Kalkbrenner, homme d'ailleurs distingué, de belles manières, avait encore une faiblesse, celle de se croire un grand seigneur. L'habitude de frayer avec la noblesse anglaise et française lui avait fait comme une seconde nature; il en parlait avec la familiarité la plus surprenante: à l'en croire, il était l'ami intime des Larochefoucauld, le commensal journalier du duc de Caraman; lord X..., l'attendait pour ouvrir ses chasses; le prince de Beauveau l'avait prié à déjeuner; «mais un des invités me déplaisait, et j'ai fait savoir au prince qu'on n'eût pas à mettre mon couvert.» Ou bien encore: «Vous savez, mon cher, que Louis-Philippe m'a fait demander s'il était à ma convenance d'accepter la pairie: j'ai remercié et cru sage de refuser, n'étant pas homme politique et tenant à conserver ma parfaite indépendance. Le roi m'a fait témoigner tous ses regrets.»

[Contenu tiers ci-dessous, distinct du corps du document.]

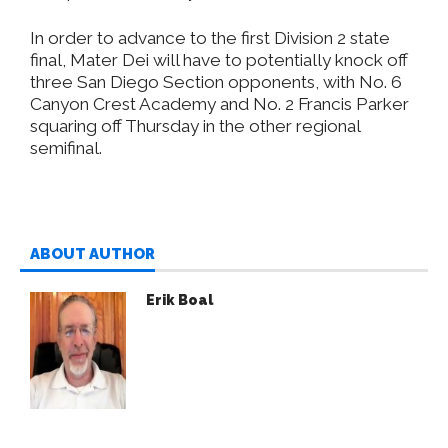
In order to advance to the first Division 2 state
final, Mater Dei will have to potentially knock off
three San Diego Section opponents, with No. 6
Canyon Crest Academy and No. 2 Francis Parker
squaring off Thursday in the other regional
semifinal.
ABOUT AUTHOR
Erik Boal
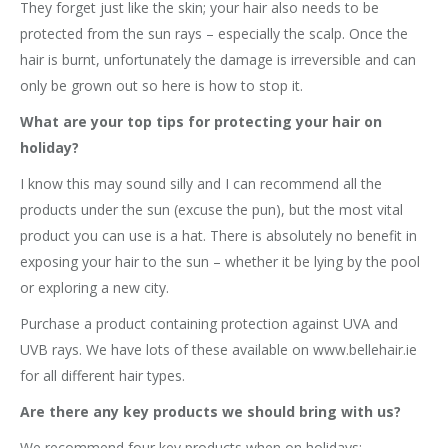
They forget just like the skin; your hair also needs to be
protected from the sun rays – especially the scalp. Once the
hair is burnt, unfortunately the damage is irreversible and can
only be grown out so here is how to stop it.
What are your top tips for protecting your hair on
holiday?
I know this may sound silly and I can recommend all the
products under the sun (excuse the pun), but the most vital
product you can use is a hat. There is absolutely no benefit in
exposing your hair to the sun – whether it be lying by the pool
or exploring a new city.
Purchase a product containing protection against UVA and
UVB rays. We have lots of these available on www.bellehair.ie
for all different hair types.
Are there any key products we should bring with us?
We recommend four key products when on holidays:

Cette folle vanité était devenue chez Kalkbrenner une véritable monomanie, se traduisant jusque dans les actes insignifiants de la vie. Nous pouvons raconter comme authentique le fait suivant vraiment caractéristique. Kalkbrenner donnait un dîner d'apparat à d'illustres personnages et à quelques artistes célèbres. Au premier service, un poisson magnifique, digne de figurer sur la table d'un souverain, fit l'admiration des invités, et Kalkbrenner partit de là pour conter cette historiette: «Mesdames et Messieurs, ce poisson ne me coûte rien et voici comment: je suis allé moi-même ce matin à la halle pour trouver une pièce de choix. Celle-ci m'a paru digne de mes hôtes, et sans discuter le prix, j'ai remis ma carte à la marchande. En voyant mon nom, cette femme du peuple qui, paraît-il, possède le sentiment de l'art à un haut degré, s'est troublée et m'a timidement demandé si j'étais le grand Kalkbrenner, l'illustre artiste connu de tout Paris. J'ai répondu que c'était moi-même. Alors j'ai été prié avec tant d'instance d'accepter le don de ce poisson comme témoignage d'admiration, qu'il m'a fallu céder et recevoir ce présent que je suis heureux de vous offrir.»

La physionomie de F. Kalkbrenner était distinguée, ses traits un peu forts quoique réguliers. Les yeux doux, mais vagues, étaient ombragés d'épais sourcils. La bouche grande, souriante, avait un certain rictus narquois. Kalkbrenner avait la taille au-dessus de la moyenne, la démarche compassée, l'abord froid et cérémonieux; il affectait une politesse exagérée qu'il croyait un reflet des habitudes du grand monde. Cette tenue lui donnait à distance certaines apparences de diplomate; pensée intime qui était pour lui une grande joie.

Kalkbrenner avait encore au suprême degré la manie du pédantisme en toute chose. Docteur dans l'art des belles manières, il enseignait à ses vieux amis comment ils devaient se tenir à table, se conduire en société; il se croyait encore plus habile médecin que grand artiste, ce qui ne l'empêchait pas de recommander, même à Chopin, l'usage du guide-mains et les exercices de sa méthode. Oublions ces petits travers pour admirer les belles qualités du compositeur éminent, du virtuose exceptionnel, du professeur hors ligne, chef d'une école célèbre et fondateur d'une grande industrie.